General
- Category: Phosphate mineral
- Formula: SmAl_{3}(PO_{4})_{2}(OH)_{6}
- IMA symbol: Flo-Sm
- Crystal system: Trigonal
- Crystal class: Hexagonal scalenohedral (3m) H-M symbol: (3 2/m)
- Space group: R3m
- Unit cell: a = 6.972, c = 16.182 [Å]; Z = 3

Identification
- Color: Colorless, pale pink, pale yellow
- Crystal habit: Sub-mm zones in florencite-(Ce) crystals
- Cleavage: {0001}, distinct
- Fracture: Uneven
- Mohs scale hardness: 5.5-6
- Luster: Vitreous to greasy
- Streak: White
- Density: 3.6 (measured)
- Optical properties: Uniaxal(+)
- Refractive index: nω=1.70, nε=1.71

= Florencite-(Sm) =

Mineral of the plumbogummite group

Florencite-(Sm) is a very rare mineral of the plumbogummite group (alunite supergroup) with simplified formula SmAl_{3}(PO_{4})_{2}(OH)_{6}. Samarium in florencite-(Sm) is substituted by other rare earth elements, mostly neodymium. It does not form separate crystals, but is found as zones in florencite-(Ce), which is cerium-dominant member of the plumbogummite group. Florencite-(Sm) is also a samarium-analogue of florencite-(La) (lanthanum-dominant) and waylandite (bismuth-dominant), both being aluminium-rich minerals.

** Parts of the exercise **
[a] Answer these questions from the florencite-(Sm) text:
(i) What crystal system is listed?
(ii) What is the Mohs hardness?
(iii) Which element mostly substitutes for samarium?
[b] Summarize the florencite-(Sm) text in two sentences.
[c] Write the next part of the florencite-(Sm) text, picking up after its final sentence.

[Stored data]
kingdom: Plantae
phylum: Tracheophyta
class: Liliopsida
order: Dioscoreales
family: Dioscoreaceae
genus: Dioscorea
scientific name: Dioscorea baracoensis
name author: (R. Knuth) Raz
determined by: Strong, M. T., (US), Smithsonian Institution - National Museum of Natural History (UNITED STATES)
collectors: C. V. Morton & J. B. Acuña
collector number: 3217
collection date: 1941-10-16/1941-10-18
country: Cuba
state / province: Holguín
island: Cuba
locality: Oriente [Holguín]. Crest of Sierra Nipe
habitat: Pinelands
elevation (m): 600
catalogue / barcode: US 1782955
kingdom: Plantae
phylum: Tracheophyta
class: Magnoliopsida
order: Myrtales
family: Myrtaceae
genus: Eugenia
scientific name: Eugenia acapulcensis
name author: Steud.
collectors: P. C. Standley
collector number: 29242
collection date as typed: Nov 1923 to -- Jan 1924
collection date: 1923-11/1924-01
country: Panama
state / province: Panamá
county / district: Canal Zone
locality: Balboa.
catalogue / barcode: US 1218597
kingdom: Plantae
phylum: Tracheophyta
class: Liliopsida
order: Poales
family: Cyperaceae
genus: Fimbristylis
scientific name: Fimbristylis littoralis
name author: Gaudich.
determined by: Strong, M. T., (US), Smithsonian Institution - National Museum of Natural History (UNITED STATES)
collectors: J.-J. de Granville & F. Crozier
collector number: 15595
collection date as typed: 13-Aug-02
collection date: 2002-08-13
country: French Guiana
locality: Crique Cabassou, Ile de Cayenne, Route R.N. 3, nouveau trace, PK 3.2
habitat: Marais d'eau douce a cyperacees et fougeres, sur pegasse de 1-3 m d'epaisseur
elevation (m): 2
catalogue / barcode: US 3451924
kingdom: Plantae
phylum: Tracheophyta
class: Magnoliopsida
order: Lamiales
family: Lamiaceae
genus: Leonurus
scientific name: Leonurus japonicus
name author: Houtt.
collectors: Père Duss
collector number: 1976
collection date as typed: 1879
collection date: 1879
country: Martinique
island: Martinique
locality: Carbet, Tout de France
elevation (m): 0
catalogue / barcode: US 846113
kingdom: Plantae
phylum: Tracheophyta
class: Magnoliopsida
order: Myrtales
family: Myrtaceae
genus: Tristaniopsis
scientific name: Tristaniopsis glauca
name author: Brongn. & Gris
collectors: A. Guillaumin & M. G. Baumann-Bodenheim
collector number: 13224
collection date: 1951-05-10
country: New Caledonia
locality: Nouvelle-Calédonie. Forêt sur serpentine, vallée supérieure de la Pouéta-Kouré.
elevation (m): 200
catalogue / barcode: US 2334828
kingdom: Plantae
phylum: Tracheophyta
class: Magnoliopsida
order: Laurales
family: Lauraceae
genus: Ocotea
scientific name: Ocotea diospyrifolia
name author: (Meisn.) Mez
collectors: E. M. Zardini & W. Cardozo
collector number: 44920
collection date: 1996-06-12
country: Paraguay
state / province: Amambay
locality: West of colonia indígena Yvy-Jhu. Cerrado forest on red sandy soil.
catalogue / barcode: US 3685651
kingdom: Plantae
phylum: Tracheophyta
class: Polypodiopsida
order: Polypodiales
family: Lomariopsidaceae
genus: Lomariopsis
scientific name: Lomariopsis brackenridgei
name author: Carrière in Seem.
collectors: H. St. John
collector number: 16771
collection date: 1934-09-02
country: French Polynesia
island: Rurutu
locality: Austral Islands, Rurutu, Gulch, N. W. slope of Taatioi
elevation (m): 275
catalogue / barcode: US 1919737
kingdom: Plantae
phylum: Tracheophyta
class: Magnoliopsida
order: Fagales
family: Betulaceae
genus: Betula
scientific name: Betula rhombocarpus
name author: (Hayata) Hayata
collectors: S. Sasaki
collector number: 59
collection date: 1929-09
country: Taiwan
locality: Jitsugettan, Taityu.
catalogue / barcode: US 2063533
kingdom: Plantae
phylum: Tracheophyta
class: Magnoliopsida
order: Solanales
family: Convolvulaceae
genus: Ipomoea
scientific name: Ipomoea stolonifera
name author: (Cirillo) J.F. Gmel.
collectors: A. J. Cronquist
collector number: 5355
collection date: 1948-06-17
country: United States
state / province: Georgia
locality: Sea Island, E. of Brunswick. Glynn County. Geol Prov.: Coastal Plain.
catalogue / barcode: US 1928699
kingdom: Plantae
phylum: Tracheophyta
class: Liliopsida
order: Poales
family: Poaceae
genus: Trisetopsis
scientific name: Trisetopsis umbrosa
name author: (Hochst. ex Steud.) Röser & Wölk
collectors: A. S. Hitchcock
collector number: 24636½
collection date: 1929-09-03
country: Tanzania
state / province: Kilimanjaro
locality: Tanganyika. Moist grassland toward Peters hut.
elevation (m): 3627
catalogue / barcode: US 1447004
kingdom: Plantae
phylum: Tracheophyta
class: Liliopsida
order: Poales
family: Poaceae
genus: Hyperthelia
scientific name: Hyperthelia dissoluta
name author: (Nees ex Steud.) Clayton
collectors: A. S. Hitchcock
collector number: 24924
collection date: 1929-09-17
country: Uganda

** Results for the exercise **
[a]
(i) Trigonal
(ii) 5.5-6
(iii) Neodymium

[b] Florencite-(Sm) is a very rare phosphate mineral of the plumbogummite group, with the simplified formula SmAl_{3}(PO_{4})_{2}(OH)_{6}. It does not form separate crystals but occurs as zones in florencite-(Ce), and it is the samarium analogue of florencite-(La) and waylandite.

[c]
==Occurrence and association==
Florencite-(Sm) was revealed in quartz veins in the Maldynyrd Range, Subpolar Urals, Russia. It associates with xenotime-(Y).

==Notes on chemistry==
Florencite-(Sm) has admixtures of neodymium, and small amounts of cerium, gadolinium, sulfur, strontium, praseodymium, calcium, lanthanum, europium, and silicon.